By Jeffrey M. Anderson

Deepa Mehta's Water has received almost universal acclaim, even from the toughest critics -- another example of people confusing an honorable message with a good movie.

Water looks at the brutal treatment of Hindu widows in India, shunted off to live in little hovels, stripped of many basic human rights (when their husbands die, this culture believes that part of the widow "dies" as well). Of course, any western viewer will be moved and outraged by this practice, especially when filtered through eight-year old Chuyia (Sarala), who barely understood that she was married.

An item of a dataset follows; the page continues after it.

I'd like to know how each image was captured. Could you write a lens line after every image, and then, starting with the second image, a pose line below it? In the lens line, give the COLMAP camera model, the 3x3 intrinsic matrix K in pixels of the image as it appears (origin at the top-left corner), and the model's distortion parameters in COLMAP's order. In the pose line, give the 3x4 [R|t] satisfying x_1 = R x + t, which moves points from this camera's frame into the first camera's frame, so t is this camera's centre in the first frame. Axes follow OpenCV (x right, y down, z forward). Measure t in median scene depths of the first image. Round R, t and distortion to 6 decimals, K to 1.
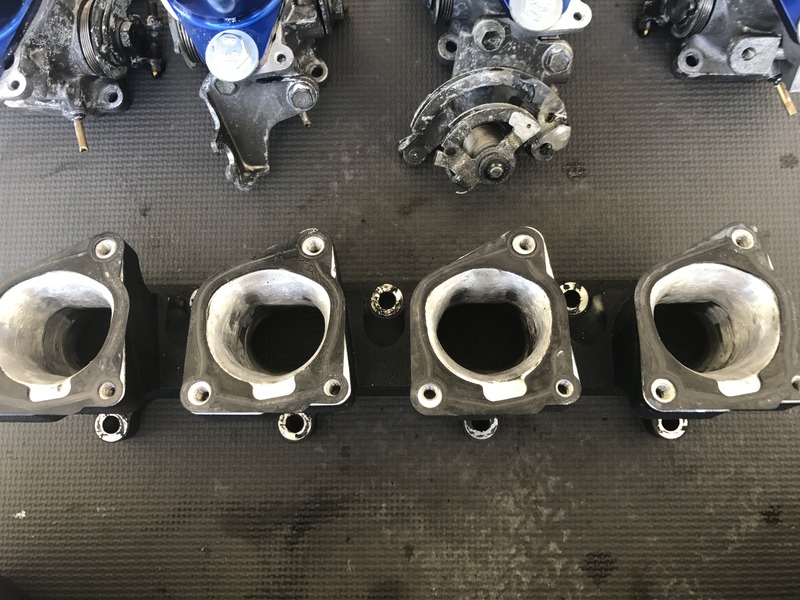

When widowed, Chuyia is sent to live out the rest of her life with a batch of toothless old women. There is also one achingly beautiful young woman, Kalyani (Lisa Ray), who for some reason gets to keep her shiny long hair (the others must shave their heads).

While chasing a runaway puppy through the market, Chuyia runs smack into Narayan (John Abraham), a bespectacled, liberal-leaning scholar with a sexy day's growth of beard. Narayan is open-minded enough to consider matrimony with the gorgeous Kalyani despite her widow status.

Like a touchy-feely Oliver Stone, Mehta hammers this stuff as if her audience were a bunch of mental vegetables, over-explaining everything and relying heavily on expositional dialogue. She includes shots of pretty trees and water lilies so that the art house crowd can leave feeling they've seen something lovely. In direct counterpoint, Joan Chen's stunning 1998 film Xiu Xiu: The Sent-Down Girl also examines the life of a persecuted young girl, but does so in a profoundly physical, poetic way.

Water momentarily comes to life during a couple of quasi-Bollywood musical numbers, but quickly goes back to its drippy routine. Perhaps worst of all, in the closing text crawl, Mehta reveals that these practices still go on today. Why, then, is the film set in 1938? So that we get a gratuitous Gandhi cameo at the climax!

Mehta apparently faced considerable opposition in making this film, which Fox Searchlight is only too happy to exploit in its promotional campaign. It's disheartening that all her trouble resulted in this meek, compromised film.